As with diabetes, ignoring the realities is catastrophic. The only solution is to change our ill ways and practice healthier behavior. Put safeguards into place. Now. Not after our legs have been amputated. Not after the storm blacks out the power grid and its ability to provide proper medical attention, food refrigeration, or AC for that matter. Puerto Rico is the neon warning of what’s to come if we remain unprepared…
Admittedly, I’ve been caught up by global warming. Particularly after enduring a very wet, grey summer and attending Josh Fox’s masterpiece performance of The Truth has Changed.I didn’t want to believe things are as critical as they are. But, it’s not fake news folks. All you have to do is see and feel what is going on outside. There’s more to think about now than do I need a raincoat or sweater today?
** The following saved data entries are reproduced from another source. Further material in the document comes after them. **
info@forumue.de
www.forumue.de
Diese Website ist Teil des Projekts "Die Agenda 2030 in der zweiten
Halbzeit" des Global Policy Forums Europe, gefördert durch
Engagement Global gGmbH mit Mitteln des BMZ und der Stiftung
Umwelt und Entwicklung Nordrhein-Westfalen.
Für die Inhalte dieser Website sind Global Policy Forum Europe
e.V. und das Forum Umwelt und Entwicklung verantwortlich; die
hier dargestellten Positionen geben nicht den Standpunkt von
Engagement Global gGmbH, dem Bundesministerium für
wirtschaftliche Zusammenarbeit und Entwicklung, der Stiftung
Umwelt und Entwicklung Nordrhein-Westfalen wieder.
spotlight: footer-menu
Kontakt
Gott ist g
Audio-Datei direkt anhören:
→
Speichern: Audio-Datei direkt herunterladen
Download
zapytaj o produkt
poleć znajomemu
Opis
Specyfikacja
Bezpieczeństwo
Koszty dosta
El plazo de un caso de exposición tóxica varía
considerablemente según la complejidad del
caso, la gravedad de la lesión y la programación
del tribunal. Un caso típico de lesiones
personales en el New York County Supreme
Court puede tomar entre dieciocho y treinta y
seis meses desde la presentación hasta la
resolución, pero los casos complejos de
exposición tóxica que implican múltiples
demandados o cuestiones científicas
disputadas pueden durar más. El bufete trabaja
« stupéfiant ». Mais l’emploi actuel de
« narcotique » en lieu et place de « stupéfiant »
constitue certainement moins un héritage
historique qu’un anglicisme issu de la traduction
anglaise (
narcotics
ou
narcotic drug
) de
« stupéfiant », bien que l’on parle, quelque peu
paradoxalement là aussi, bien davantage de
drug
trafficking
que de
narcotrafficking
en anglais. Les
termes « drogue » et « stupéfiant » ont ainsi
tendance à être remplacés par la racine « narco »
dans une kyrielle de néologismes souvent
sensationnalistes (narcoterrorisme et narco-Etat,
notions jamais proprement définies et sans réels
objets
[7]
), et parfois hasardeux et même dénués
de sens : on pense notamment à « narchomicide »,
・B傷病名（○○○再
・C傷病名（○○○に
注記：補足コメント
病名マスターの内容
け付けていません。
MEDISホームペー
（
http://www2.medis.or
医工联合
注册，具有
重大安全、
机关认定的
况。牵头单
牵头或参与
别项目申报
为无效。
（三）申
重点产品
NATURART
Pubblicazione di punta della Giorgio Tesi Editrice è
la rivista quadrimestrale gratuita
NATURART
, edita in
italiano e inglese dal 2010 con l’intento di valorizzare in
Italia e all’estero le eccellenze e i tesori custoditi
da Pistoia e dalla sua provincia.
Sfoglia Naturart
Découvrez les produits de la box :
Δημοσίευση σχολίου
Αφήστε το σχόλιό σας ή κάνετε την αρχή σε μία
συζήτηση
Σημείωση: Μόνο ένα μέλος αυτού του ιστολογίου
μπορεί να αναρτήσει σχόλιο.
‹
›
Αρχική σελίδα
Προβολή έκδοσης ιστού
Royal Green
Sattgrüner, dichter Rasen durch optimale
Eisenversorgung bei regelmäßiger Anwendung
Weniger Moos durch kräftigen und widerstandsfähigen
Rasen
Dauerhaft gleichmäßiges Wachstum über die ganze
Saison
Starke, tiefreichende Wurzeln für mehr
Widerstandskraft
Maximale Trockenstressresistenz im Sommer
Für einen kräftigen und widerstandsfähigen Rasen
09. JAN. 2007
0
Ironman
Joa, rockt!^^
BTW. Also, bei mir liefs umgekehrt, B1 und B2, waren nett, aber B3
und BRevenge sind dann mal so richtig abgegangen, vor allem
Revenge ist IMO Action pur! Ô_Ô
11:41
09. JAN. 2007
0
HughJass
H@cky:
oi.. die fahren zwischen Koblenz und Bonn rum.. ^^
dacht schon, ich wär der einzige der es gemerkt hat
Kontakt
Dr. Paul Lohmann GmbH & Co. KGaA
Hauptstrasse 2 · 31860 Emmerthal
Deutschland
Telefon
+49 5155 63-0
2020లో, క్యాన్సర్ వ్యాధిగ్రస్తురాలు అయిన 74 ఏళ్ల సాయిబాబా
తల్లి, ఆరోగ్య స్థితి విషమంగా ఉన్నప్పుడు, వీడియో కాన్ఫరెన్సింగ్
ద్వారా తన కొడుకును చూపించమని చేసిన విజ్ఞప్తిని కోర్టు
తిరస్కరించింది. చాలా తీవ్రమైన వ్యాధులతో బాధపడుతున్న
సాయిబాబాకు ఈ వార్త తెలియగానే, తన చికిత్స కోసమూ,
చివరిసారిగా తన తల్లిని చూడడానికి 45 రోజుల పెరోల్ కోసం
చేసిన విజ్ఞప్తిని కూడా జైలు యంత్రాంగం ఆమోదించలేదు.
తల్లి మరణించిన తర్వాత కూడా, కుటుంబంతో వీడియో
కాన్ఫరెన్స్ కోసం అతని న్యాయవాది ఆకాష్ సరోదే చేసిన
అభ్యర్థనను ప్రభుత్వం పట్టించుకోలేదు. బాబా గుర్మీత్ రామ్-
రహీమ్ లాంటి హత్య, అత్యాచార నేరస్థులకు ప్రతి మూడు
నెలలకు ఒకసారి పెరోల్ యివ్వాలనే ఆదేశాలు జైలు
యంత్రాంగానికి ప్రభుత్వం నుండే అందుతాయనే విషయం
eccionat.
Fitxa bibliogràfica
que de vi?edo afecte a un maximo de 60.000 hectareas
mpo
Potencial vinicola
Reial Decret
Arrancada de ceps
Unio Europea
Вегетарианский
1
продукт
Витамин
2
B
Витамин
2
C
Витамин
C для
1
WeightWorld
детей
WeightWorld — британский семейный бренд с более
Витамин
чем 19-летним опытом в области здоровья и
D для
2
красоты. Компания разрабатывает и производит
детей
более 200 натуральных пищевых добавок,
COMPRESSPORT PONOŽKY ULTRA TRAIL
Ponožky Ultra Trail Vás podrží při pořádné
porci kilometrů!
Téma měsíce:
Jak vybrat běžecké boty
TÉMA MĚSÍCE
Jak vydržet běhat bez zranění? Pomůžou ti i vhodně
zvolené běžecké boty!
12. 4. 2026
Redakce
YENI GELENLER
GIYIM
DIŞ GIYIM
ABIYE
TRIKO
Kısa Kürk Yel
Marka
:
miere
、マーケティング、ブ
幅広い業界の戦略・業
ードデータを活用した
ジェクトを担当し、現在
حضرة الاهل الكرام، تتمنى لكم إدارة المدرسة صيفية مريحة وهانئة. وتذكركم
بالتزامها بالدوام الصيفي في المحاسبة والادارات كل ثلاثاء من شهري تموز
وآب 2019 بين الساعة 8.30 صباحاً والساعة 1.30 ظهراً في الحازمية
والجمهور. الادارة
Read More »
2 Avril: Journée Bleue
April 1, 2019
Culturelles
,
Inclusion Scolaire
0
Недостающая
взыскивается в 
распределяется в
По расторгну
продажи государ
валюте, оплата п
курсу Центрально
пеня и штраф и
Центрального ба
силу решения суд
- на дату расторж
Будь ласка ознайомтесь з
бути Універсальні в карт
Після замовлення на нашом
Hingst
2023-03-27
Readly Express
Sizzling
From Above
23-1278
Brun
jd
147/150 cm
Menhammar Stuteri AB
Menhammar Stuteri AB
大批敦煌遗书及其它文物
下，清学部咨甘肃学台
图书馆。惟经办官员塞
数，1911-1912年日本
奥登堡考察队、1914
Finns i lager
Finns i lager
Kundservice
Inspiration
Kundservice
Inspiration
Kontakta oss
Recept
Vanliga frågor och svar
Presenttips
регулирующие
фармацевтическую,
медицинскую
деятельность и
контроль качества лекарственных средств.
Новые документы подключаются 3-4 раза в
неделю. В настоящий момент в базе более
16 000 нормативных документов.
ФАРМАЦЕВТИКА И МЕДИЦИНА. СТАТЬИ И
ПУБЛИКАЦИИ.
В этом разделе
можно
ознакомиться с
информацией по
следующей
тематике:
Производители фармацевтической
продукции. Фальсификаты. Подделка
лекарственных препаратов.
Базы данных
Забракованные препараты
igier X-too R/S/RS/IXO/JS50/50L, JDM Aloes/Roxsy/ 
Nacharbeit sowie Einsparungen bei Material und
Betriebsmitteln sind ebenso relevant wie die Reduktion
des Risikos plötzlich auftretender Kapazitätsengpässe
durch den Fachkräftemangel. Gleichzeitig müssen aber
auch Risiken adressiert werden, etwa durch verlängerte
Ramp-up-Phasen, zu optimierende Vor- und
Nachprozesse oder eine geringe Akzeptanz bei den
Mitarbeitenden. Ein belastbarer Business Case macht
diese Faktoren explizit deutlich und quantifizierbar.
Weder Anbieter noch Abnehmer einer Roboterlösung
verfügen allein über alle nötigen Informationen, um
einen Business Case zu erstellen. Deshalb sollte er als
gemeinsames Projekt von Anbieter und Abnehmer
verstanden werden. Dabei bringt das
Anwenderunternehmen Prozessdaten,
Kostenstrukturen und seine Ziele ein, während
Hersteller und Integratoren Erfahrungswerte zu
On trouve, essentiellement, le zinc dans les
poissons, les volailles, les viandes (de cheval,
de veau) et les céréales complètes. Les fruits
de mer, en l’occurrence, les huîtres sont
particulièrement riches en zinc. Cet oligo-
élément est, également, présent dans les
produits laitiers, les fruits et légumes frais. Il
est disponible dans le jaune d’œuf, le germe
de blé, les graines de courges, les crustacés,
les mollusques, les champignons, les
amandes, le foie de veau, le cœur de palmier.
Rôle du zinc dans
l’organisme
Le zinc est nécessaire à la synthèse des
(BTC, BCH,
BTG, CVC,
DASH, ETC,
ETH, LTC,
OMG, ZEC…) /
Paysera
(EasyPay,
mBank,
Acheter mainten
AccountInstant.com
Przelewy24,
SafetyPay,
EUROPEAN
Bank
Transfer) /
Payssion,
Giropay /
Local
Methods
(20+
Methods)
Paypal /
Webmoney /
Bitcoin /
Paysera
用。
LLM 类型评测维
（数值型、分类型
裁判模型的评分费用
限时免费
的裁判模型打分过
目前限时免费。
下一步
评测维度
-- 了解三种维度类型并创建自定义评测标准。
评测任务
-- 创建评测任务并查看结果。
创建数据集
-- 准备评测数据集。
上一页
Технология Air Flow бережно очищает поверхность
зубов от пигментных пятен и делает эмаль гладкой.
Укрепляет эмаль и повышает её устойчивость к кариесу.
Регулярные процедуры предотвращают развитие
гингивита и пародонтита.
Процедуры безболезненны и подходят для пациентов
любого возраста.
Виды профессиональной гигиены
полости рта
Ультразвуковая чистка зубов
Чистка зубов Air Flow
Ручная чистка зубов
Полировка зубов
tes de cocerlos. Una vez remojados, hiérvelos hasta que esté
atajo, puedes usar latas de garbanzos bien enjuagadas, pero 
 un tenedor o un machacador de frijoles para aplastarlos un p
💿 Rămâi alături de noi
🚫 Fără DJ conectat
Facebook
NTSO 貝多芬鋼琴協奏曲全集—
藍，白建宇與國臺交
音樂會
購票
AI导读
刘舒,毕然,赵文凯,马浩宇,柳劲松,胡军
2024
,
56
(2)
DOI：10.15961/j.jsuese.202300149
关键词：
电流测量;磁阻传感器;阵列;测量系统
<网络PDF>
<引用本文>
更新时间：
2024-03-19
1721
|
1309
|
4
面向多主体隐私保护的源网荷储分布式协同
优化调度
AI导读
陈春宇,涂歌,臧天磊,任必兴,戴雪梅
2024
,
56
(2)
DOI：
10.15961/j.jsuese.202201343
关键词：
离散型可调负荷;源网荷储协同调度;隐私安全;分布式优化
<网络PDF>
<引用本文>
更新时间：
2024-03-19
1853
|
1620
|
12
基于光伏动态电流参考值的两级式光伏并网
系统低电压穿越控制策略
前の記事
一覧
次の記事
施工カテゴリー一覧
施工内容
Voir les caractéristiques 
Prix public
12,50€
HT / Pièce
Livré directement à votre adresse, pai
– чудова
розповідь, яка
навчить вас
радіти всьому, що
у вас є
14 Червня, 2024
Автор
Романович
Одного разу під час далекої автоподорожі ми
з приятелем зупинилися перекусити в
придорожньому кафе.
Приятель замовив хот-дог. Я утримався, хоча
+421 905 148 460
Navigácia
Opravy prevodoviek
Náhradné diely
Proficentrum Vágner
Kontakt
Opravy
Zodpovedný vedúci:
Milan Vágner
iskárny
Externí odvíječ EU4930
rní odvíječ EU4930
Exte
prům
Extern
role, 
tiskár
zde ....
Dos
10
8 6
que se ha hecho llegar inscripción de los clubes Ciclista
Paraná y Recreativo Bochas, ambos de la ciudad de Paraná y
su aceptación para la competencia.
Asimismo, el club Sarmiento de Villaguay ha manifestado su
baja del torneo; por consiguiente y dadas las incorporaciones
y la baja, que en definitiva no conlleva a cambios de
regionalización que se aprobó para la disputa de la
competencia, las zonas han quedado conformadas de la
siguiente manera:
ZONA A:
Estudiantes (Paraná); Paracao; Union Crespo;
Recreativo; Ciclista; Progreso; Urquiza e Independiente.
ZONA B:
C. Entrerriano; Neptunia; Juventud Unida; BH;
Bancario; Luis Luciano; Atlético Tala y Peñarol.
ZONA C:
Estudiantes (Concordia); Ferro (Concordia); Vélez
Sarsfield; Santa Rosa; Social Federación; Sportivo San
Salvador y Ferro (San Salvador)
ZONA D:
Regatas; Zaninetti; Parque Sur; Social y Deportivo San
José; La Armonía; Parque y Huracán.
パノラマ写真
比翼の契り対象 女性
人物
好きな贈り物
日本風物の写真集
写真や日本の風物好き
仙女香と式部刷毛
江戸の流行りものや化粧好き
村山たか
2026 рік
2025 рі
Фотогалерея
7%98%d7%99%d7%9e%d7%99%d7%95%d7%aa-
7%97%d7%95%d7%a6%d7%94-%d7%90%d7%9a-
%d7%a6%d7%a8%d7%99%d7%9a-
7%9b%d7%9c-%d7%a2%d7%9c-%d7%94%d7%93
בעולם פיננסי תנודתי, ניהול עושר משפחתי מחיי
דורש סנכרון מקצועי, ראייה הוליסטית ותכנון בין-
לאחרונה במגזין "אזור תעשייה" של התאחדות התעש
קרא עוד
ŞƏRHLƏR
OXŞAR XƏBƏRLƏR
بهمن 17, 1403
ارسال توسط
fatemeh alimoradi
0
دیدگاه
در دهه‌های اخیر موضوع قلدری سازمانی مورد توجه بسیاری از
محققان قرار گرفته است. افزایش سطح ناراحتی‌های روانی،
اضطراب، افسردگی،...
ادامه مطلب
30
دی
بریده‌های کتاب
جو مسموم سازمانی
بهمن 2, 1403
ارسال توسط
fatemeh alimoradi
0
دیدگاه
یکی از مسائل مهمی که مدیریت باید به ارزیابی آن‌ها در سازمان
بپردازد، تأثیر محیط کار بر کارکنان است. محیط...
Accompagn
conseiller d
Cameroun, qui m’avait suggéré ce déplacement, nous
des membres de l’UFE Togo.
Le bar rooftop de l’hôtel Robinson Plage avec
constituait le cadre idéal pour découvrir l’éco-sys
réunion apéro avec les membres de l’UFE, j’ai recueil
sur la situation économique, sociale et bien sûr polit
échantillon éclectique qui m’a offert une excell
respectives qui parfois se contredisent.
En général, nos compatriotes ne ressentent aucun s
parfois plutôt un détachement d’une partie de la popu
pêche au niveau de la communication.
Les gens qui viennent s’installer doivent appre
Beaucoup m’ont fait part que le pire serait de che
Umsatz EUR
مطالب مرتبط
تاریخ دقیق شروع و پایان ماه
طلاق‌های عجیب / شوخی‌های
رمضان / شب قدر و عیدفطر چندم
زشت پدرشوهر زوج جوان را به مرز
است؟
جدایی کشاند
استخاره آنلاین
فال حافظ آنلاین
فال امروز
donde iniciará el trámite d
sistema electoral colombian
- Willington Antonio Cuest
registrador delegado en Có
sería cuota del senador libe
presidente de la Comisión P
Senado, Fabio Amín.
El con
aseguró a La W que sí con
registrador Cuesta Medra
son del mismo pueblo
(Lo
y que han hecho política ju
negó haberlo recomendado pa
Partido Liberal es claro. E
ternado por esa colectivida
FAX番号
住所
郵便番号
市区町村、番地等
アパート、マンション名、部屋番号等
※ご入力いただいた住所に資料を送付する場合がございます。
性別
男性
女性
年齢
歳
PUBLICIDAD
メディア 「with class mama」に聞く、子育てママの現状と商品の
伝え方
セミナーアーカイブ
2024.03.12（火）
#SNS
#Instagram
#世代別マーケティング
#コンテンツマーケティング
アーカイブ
Just take a look around and you may agree — this summer has been the exclamation point on climate change. I fear the daily torrential rains, flooding, high humidity and disease carrying bugs are replacing the usual summers I’ve loved in the past. Spring has been moving out the last few years. Summer is packing its bags too. Seems the oppressive grey gloom of winter is pirating the calendar and the full sun we use to have — one-fifth of the year.
Yet, seeing the global disrespect and exploitation of Mother Nature’s generous resources, I’m not so surprised by her increasingly loud protests through worldwide wrath.
Like a machete disfiguring a beautiful maiden’s face, we have ravaged her fertile soils, cut down her shade-giving trees, poisoned clear waters, and shamefully killed off wildlife — all for selfish convenience or greed.
Assuming Mother Nature will complacently stand by is as unrealistic as pretending there are no consequences for bad behavior. She is literally fighting for her life.
To retain my sanity and keep stress levels down, I take “news” (aka usually anxiety-producing biased content) in tidbits (not tweets) — morsels that are still so disturbing I cannot linger long. Excessive hurricanes, fires, flooding; power cuts and flight cancellations due to excessive heat; people rushed to emergency rooms for heat exhaustion and dying from heat stroke — are all happening today. Right now. The reality of worldwide weather changes and what I see in my own environment confirm climate change stories first-hand.
Every day this summer I’ve thanked God for air conditioning. I wasn’t so fortunate in my youth. Residing in a 3rd floor walk-up with no AC, an oscillating fan kept me alive when I couldn’t escape the suffocating city heat — and that was 30 years ago before even hotter temps.
So much is at stake — lives, food, clean water, breathable air, electricity to name a few. Can the grid endure? I wonder about a global outage. We saw Puerto Rico’s plight with no electricity for 11 months…
Brian Petersen, a climate change and planning academic at Northern Arizona University noted in a Guardian article, “It’s only a matter of time until the west is completely insufficiently prepared for climate change. If we really wanted to be prepared we would be doing a lot of different things that we’re not doing.”
Some cities are offering cooling shelters and promising to slash green house gas emissions but is it too little too late? Have we poisoned what nature’s generously given and created our own Hell on earth?
Cities planting more trees to help alleviate the heat are like saying, “Oh Mother Nature, you were right. You knew all along what we needed…yet, taking it for granted we foolishly followed our selfish ways.”
I wonder what your personal experiences have been with climate change, what differences are you noticing in your local environment?